Pak Kyai tersentuh. Sorot matanya berubah, bukan sekadar kekaguman, tapi rasa haru dan bangga yang dalam. Tak banyak anak muda berpikir sejauh itu dan tulus memberi tanpa berharap pamrih.

'Ya Allah ampuni seluruh dosanya, baik yang disengaja maupun tidak sengaja. Terimalah segala amal baiknya dan tempatkan dia di tempat terbaik di sisi-Mu.' doa kyai Hasan, mengusap air matanya sambil menyunggingkan senyum haru dan tulus.

"Abi, kenapa nangis?" Suara Aurel menyentaknya.

"Nangis? Enggak, nak. Abi cuman kelilipan saja." Jawab kyai Hasan sambil menggosok matanya, seakan beneran kelilipan.

"Tap-"

"Abi, Bella rindu sama Abi!" Ucap Bella tersenyum dibalik cadar, menangkup kedua tangannya didepan dada, Saliman dengan yang bukan mahram.

Pak kyai menatap Bella dengan senyuman hangat. "Abi juga rindu, nak. Rindu sekali..." Ucapnya menekankan.

"Terimakasih sudah tetap menjaga adabmu, nak. Abi bangga sama kamu." Lanjutnya, tersenyum senang, tak tersinggung sama sekali dengan sikap Bella. Pasalnya, sejak Bella baligh, memang kyai Hasan harus menjaga batasnya terhadap wanita yang bukan mahram.

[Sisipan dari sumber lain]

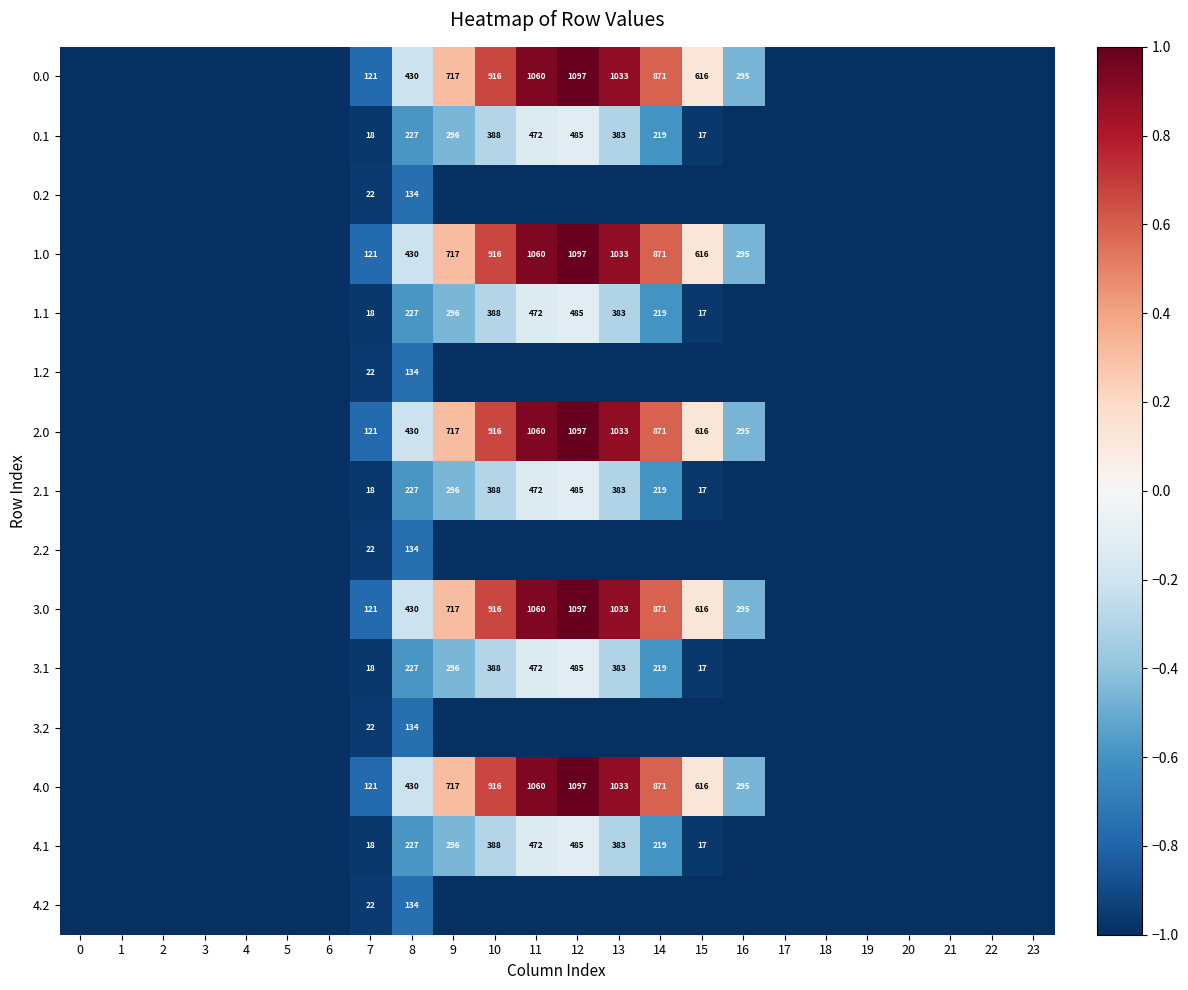

Is it true that 4.0 equals 338 at 10?

False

"Jazakallah Khairan, Abi. Ini semua berkat Abi dan umi yang mengajarkan banyak ilmu keagamaan sama Bella." Ujar Bella lembut, sopan.

Kyai Hasan dan umi mengganguk, mengulas senyum hangat. dengan penuh semangat, umi menggandeng tangan Bella, mengajaknya masuk ke ndalem.

"Silahkan duduk, nak." Ucap pak kyai sopan, menggulurkan tangannya ke sofa.

Bella mengganguk pelan, lalu duduk. Matanya menyapu kediaman dengan rasa rindu yang membuncah. Tempat inilah ia tumbuh, belajar, dan menemukan makna kehidupan dalam waktu 25 tahun lamanya. Setiap sudut-sudut pondok dan kediaman banyak menyimpan kenangan-kenangan yang sulit dilupakan, termasuk kenangannya dengan seseorang yang ia cintai dalam diam, tanpa berani menyatakan perasaanya.

"Ayo, diminum dulu tehnya, mbak." Ujar Aurel meletakkan segelas teh hangat—minuman favorit Bella.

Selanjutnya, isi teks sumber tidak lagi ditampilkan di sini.